Heinz Strunk – Fleisch ist mein Gemüse
Seit Monaten wollte ich dieses Buch haben! Leider bin ich mit Büchern kaufen immer etwas knausrig… es soll ja Leute geben, die gute Bücher mehrmals lesen… ich gehör nicht dazu… da kann das Buch noch so gut sein… wenn ichs gelesen hab, ist der Reiz weg.
Aber die Erinnerung ist gut.. v. a. bei so einem klasse Buch wie “Fleisch ist mein Gemüse! Herrlich!

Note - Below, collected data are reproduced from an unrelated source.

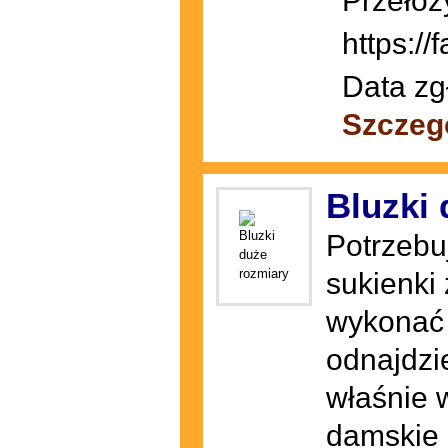
Przełoż
https://
Data zg
Szczeg
Bluzki 
Potrzebu
sukienki
wykonać 
odnajdzi
właśnie 
damskie 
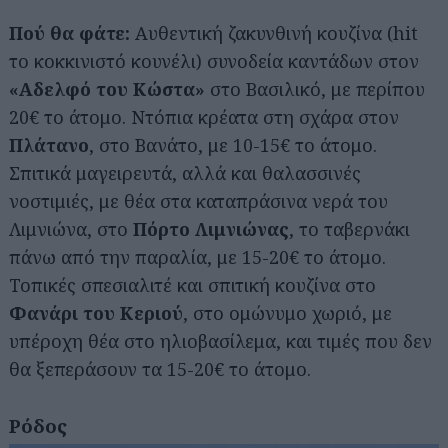
Πού θα φάτε:
Αυθεντική ζακυνθινή κουζίνα (hit
το κοκκινιστό κουνέλι) συνοδεία καντάδων στον
«Αδελφό του Κώστα»
στο Βασιλικό, με περίπου
20€ το άτομο. Ντόπια κρέατα στη σχάρα στον
Πλάτανο
, στο Βανάτο, με 10-15€ το άτομο.
Σπιτικά μαγειρευτά, αλλά και θαλασσινές
νοστιμιές, με θέα στα καταπράσινα νερά του
Αναζήτηση
για...
Λιμνιώνα, στο
Πόρτο Λιμνιώνας
, το ταβερνάκι
πάνω από την παραλία, με 15-20€ το άτομο.
Τοπικές σπεσιαλιτέ και σπιτική κουζίνα στο
Φανάρι του Κεριού
, στο ομώνυμο χωριό, με
υπέροχη θέα στο ηλιοβασίλεμα, και τιμές που δεν
θα ξεπεράσουν τα 15-20€ το άτομο.
Ρόδος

Ich könnte mir vorstellen, das es vielleicht nur für Musikbegeisterte interessant ist – aber für die dann um so mehr… wer selbst Musiker ist, oder mit Musikern zu tun hat (Groupies jetzt weniger, ich denk da mehr an Roadies und Veranstalter ;) ) wird sich und vor allem die Herren Musiker-Kollegen im Buch wieder finden… einerseits hat mich das beruhigt… ich bin also nicht bei einer total bescheuerten Band gelandet… doch bin ich… aber sie ist nicht aussergewöhnlich bescheuert, sondern nur so, wie alle anderen auch *g*
Wahre Begebenheiten aus dem Alltag von den Träumen vom großen Erfolg, während man im Dreihäuserhinterwäldlerkaff einen Coverhit nach dem anderen herunterklimpert… mit genug Humor geschrieben – auch wenns in Wahrheit gar nicht so lustig ist. Man muss halt auch mal übers Leben lachen können.
Leseprobe gefällig?
[...]Norbert und ich pichelten, was das Zeug hielt, während sich Jens und Gurki zurückhielten. Sie hatten ja noch etwas vor! Beide waren aufgeheizt bis zum Gehntnichtmehr und wollten sich diese einzigartige Gelegenheit unter gar keinen Umständen durch die Lappen gehen lassen. Auffällig unauffälig versuchten sie den Aufbruch einzuleiten, aber die beiden Girls hatten es nicht eilig und ließen sich lieber noch auf ein schönes Getränk einladen. Das mit dem Zappeln lassen hatten sie drauf. Die eine war ziemlich klein und erinnerte mich an Miss Piggy. Sie hatte dieses gewissen Säuische, das machne Männer sehr gern mögen. Die andere hatte lange braune Haare und ein beeindruckendes Dekolleteé. Sie sah eindeutig besser aus als Miss Piggy, schien jedoch ziemlich phlegmatisch zu sein. Sweit ich sehen konnte, war die Verteilung bereits abgeschlossen. Gurki würde seine verdorbenen Phantasien an Miss Piggy ausleben, während ich Jensens Wurstfinger schon am Busen der Schläfrigen rumschrauben sah. Vielleicht ja auch nicht! Ich fixierte unseren zwergenhaften Bandleader, dessen bleicher, von Leberflecken entstellter Muckerkörper vor Erregung bebte, und ließ meinen Neidfilm ablaufen:
Auf dem Hotelzimmer streift sich Miss Piggy ihr eng anliegendes T-Shirt vom drallen Körper, bereit für jede, aber auch jede Sauerei. Die eingewachsenen Speisereste in Guris ungepflegtem Schnauzbart riechen stechend nach schlecht ausgewischtem Apothekenschränkchen, sein weißes Smokinghemd ist vermiert mit Soßenhaut. Er öffnet seine rissigen Lippen und sucht in der Dunkelheit mit blauschwarz belegter Zunge verzweifelt den Mund der Sexbraut. Er stinkt nach Kabelabrieb und defekten Elektogitarren. [...]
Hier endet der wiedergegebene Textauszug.